自身の女性器を3Dプリンターで復元できるデータをインターネット上で送付した女性が、「わいせつ電磁的記録頒布罪」(刑法第175条第1項)の疑いで逮捕された事件が波紋を広げています。

「わいせつ電磁的記録頒布罪」にいう「わいせつ」というのは、「①いたずらに性欲を興奮又は刺激せしめ、②普通人の正常な性的羞恥心を害し、③善良な性的道義観念に反するもの」と、判例上定義されています。一言で言ってしまうと、一般的な常識を持つ普通の人が見た時に「いやらしい」と感じるものです。主として、視聴者の好色的な趣味に訴えるものであれば、概ねこれに該当するでしょう。

逆に言うと、性器の描写があったからといって、それをもって直ちに「わいせつ」というわけではありません。芸術的又は科学的な価値のある作品まで「わいせつ」として処罰の対象とすることは、やや行き過ぎと考えられます。

そもそも、逮捕された女性も、自身の女性器をかたどった「作品」の個展などを開いてきたということです。「作品」を見ていないため、「わいせつ」に当たるかの判断はできませんが、仮に極めて精巧に作られ、医学標本に近いようなものであれば、「わいせつ」とまでは言えない可能性もあるのではないでしょうか。

検察が起訴した場合、裁判所の判断が注目される

女性が送信した3Dプリンター用のデータは、それ自体、直接「わいせつ性」を認識できるものではありませんが、「わいせつ電磁的記録」といえるのでしょうか。判例では、わいせつな場面を撮影した映画フィルムは、未現像状態では内容を直接視認することはできないものの、内容を顕在化させる現像処理が容易であるため、「わいせつ物」に当たるとされ、わいせつな内容を録画したビデオテープも、再生により容易に視覚的に認識可能となる以上、「わいせつ物」に当たるとされます。

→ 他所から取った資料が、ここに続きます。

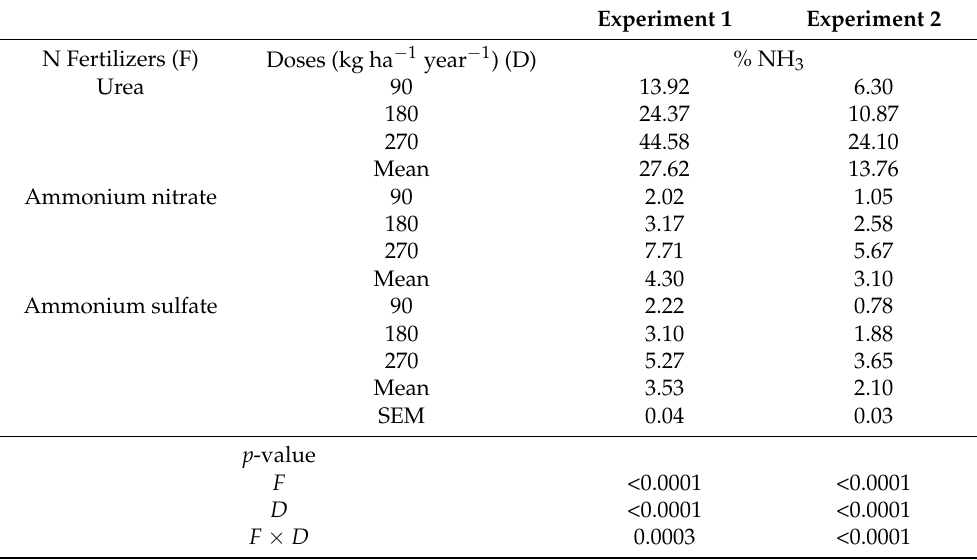
Table 1. Emission factors (% N applied lost as NH 3 ) in marandu palisade grass pastures in fertilization with different N sources and doses in two experiments. Experiment 1 Experiment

こうした判例と同様の論理からすると、本件では、3Dプリンターに入力することが、果たして、わいせつな内容を視覚的に認識するための容易な操作と言ってよいかがポイントになります。この点、現状では3Dプリンターはいわゆるパソコンのハードディスクやビデオテープほどには普及しているとは言えず、再生が容易に可能とはいえないかもしれません。

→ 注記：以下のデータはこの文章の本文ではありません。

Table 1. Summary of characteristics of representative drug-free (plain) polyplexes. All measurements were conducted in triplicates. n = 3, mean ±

しかし、他方で3Dプリンターは近年、医療・家電の分野で普及しつつあり、家庭用のものも売り出されていることを考慮すると、微妙な気もします。逮捕された女性はその後、裁判官の勾留決定に対して申し立てた準抗告が認められ、釈放されたようです。それでも、検察はこの女性を起訴するのか、仮に起訴した場合には、裁判所はどう判断するかが注目されます。